• EXERCISE INPUTS:
* * *

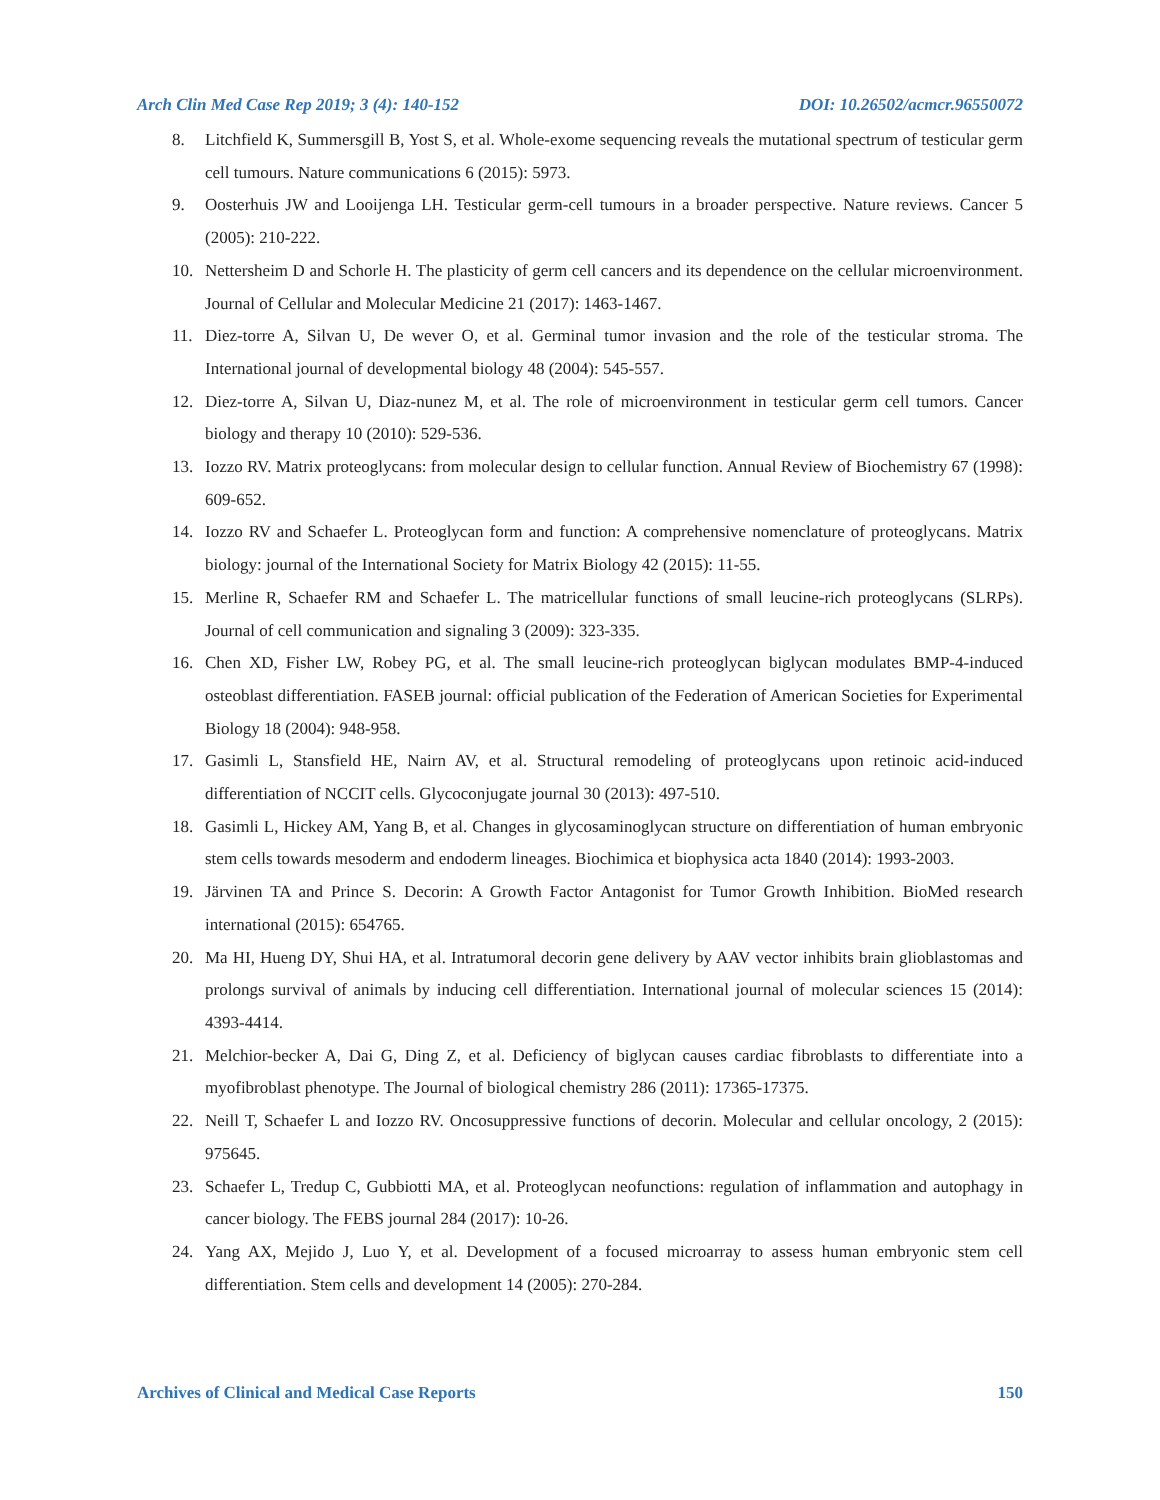Arch Clin Med Case Rep 2019; 3 (4): 140-152 DOI: 10.26502/acmcr.96550072
8. Litchfield K, Summersgill B, Yost S, et al. Whole-exome sequencing reveals the mutational spectrum of testicular germ cell tumours. Nature communications 6 (2015): 5973.
9. Oosterhuis JW and Looijenga LH. Testicular germ-cell tumours in a broader perspective. Nature reviews. Cancer 5 (2005): 210-222.
10. Nettersheim D and Schorle H. The plasticity of germ cell cancers and its dependence on the cellular microenvironment. Journal of Cellular and Molecular Medicine 21 (2017): 1463-1467.
11. Diez-torre A, Silvan U, De wever O, et al. Germinal tumor invasion and the role of the testicular stroma. The International journal of developmental biology 48 (2004): 545-557.
12. Diez-torre A, Silvan U, Diaz-nunez M, et al. The role of microenvironment in testicular germ cell tumors. Cancer biology and therapy 10 (2010): 529-536.
13. Iozzo RV. Matrix proteoglycans: from molecular design to cellular function. Annual Review of Biochemistry 67 (1998): 609-652.
14. Iozzo RV and Schaefer L. Proteoglycan form and function: A comprehensive nomenclature of proteoglycans. Matrix biology: journal of the International Society for Matrix Biology 42 (2015): 11-55.
15. Merline R, Schaefer RM and Schaefer L. The matricellular functions of small leucine-rich proteoglycans (SLRPs). Journal of cell communication and signaling 3 (2009): 323-335.
16. Chen XD, Fisher LW, Robey PG, et al. The small leucine-rich proteoglycan biglycan modulates BMP-4-induced osteoblast differentiation. FASEB journal: official publication of the Federation of American Societies for Experimental Biology 18 (2004): 948-958.
17. Gasimli L, Stansfield HE, Nairn AV, et al. Structural remodeling of proteoglycans upon retinoic acid-induced differentiation of NCCIT cells. Glycoconjugate journal 30 (2013): 497-510.
18. Gasimli L, Hickey AM, Yang B, et al. Changes in glycosaminoglycan structure on differentiation of human embryonic stem cells towards mesoderm and endoderm lineages. Biochimica et biophysica acta 1840 (2014): 1993-2003.
19. Järvinen TA and Prince S. Decorin: A Growth Factor Antagonist for Tumor Growth Inhibition. BioMed research international (2015): 654765.
20. Ma HI, Hueng DY, Shui HA, et al. Intratumoral decorin gene delivery by AAV vector inhibits brain glioblastomas and prolongs survival of animals by inducing cell differentiation. International journal of molecular sciences 15 (2014): 4393-4414.
21. Melchior-becker A, Dai G, Ding Z, et al. Deficiency of biglycan causes cardiac fibroblasts to differentiate into a myofibroblast phenotype. The Journal of biological chemistry 286 (2011): 17365-17375.
22. Neill T, Schaefer L and Iozzo RV. Oncosuppressive functions of decorin. Molecular and cellular oncology, 2 (2015): 975645.
23. Schaefer L, Tredup C, Gubbiotti MA, et al. Proteoglycan neofunctions: regulation of inflammation and autophagy in cancer biology. The FEBS journal 284 (2017): 10-26.
24. Yang AX, Mejido J, Luo Y, et al. Development of a focused microarray to assess human embryonic stem cell differentiation. Stem cells and development 14 (2005): 270-284.
Archives of Clinical and Medical Case Reports 150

* * *

• WHAT NEEDS TO BE DONE: The answer must be the lines above, word for word, from the first one through the line with "9. Oosterhuis JW", pictures excluded.

• TASK RESPONSE:
Arch Clin Med Case Rep 2019; 3 (4): 140-152 DOI: 10.26502/acmcr.96550072
8. Litchfield K, Summersgill B, Yost S, et al. Whole-exome sequencing reveals the mutational spectrum of testicular germ cell tumours. Nature communications 6 (2015): 5973.
9. Oosterhuis JW and Looijenga LH. Testicular germ-cell tumours in a broader perspective. Nature reviews. Cancer 5 (2005): 210-222.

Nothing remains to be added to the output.